To do — Of the entries that follow, how many lines hold the word "אותה"? Reply with the number only.

Study material —
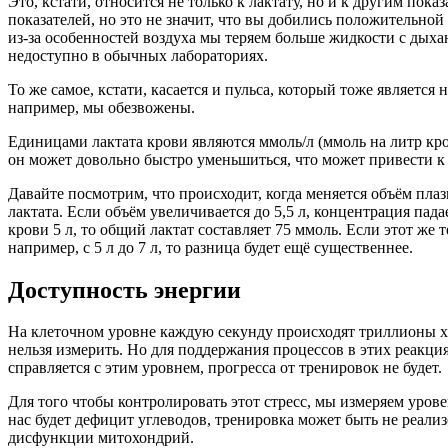
Это, кстати, относится не только к лактату, но и к другим пок
показателей, но это не значит, что вы добились положительно
из-за особенностей воздуха мы теряем больше жидкости с дых
недоступно в обычных лабораториях.
То же самое, кстати, касается и пульса, который тоже являетс
например, мы обезвожены.
Единицами лактата крови являются ммоль/л (ммоль на литр кро
он может довольно быстро уменьшиться, что может привести к
Давайте посмотрим, что происходит, когда меняется объём пла
лактата. Если объём увеличивается до 5,5 л, концентрация пада
крови 5 л, то общий лактат составляет 75 ммоль. Если этот же т
например, с 5 л до 7 л, то разница будет ещё существеннее.
Доступность энергии
На клеточном уровне каждую секунду происходят триллионы хи
нельзя измерить. Но для поддержания процессов в этих реакци
справляется с этим уровнем, прогресса от тренировок не будет.
Для того чтобы контролировать этот стресс, мы измеряем урове
нас будет дефицит углеводов, тренировка может быть не реали
дисфункции митохондрий.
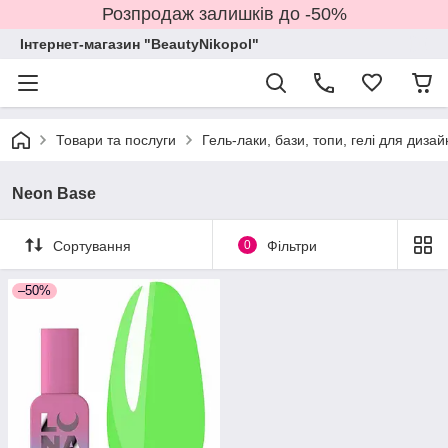
Розпродаж залишків до -50%
Інтернет-магазин "BeautyNikopol"
Товари та послуги
Гель-лаки, бази, топи, гелі для дизай
Neon Base
Сортування
0
Фільтри
–50%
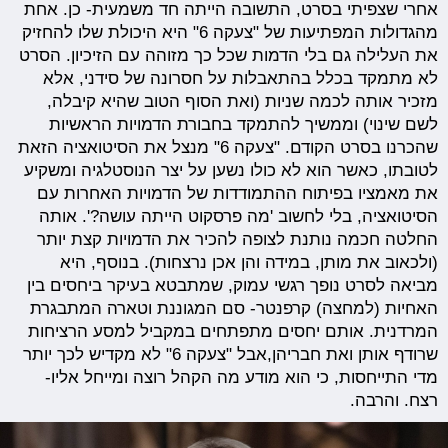
אחרי שצפיתי בסרט, התשובה הייתה חד משמעית- כן. אחת
מהגדולות המפתיעות של "צעקה 6" היא היכולת שלו להחזיק
את העלילה גם בלי הדמות שכל כך מזוהה עם הזיכיון. הסרט
לא מתמקד בכלל בהתאבלות על חסרונה של סידני, אלא
מזכיר אותה לכמה שניות (ואת הסוף הטוב שהיא קיבלה,
לשם שינוי) וממשיך להתמקד בחבורת הדמויות הראשיות
שהכרנו בסרט הקודם. "צעקה 6" מנצל את הסיטואציה הזאת
לטובתו, כאשר הוא לא כולו נשען על יצר הנוסטלגיה ומשקיע
את מאמציו בפיתוח ההתמודדות של הדמויות האחרות עם
הסיטואציה, בלי לחשוב 'מה פרסקוט הייתה עושה?'. אותה
החלטה חכמה נותנת לצופה להכיר את הדמויות קצת יותר
(ולכאוב את מותן, במידה והן אכן נרצחות). בנוסף, היא
מביאה לסרט נופך רגשי עמוק, שמתבטא בעיקר ביחסים בין
האחיות (למחצה) קרפנטר- סם המגוננת וטארה המתבגרת
המרדנית. אותם יחסים מתפתחים במקביל למסע הרציחות
שרודף אותן ואת חבריהן,אבל "צעקה 6" לא מקדיש לכך יותר
מדי התייחסות, כי הוא מודע מה הקהל רוצה ומייחל אליו-
רצח. והרבה.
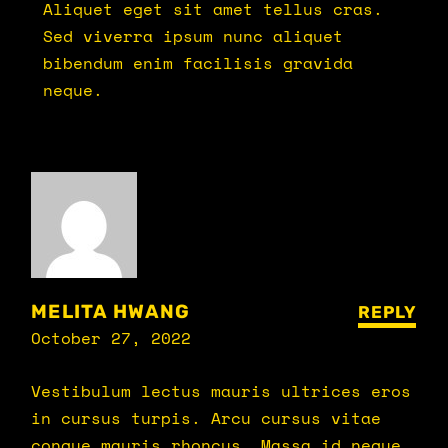
Aliquet eget sit amet tellus cras.
Sed viverra ipsum nunc aliquet
bibendum enim facilisis gravida
neque.
MELITA HWANG
REPLY
October 27, 2022
Vestibulum lectus mauris ultrices eros
in cursus turpis. Arcu cursus vitae
congue mauris rhoncus. Massa id neque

Completed task — 2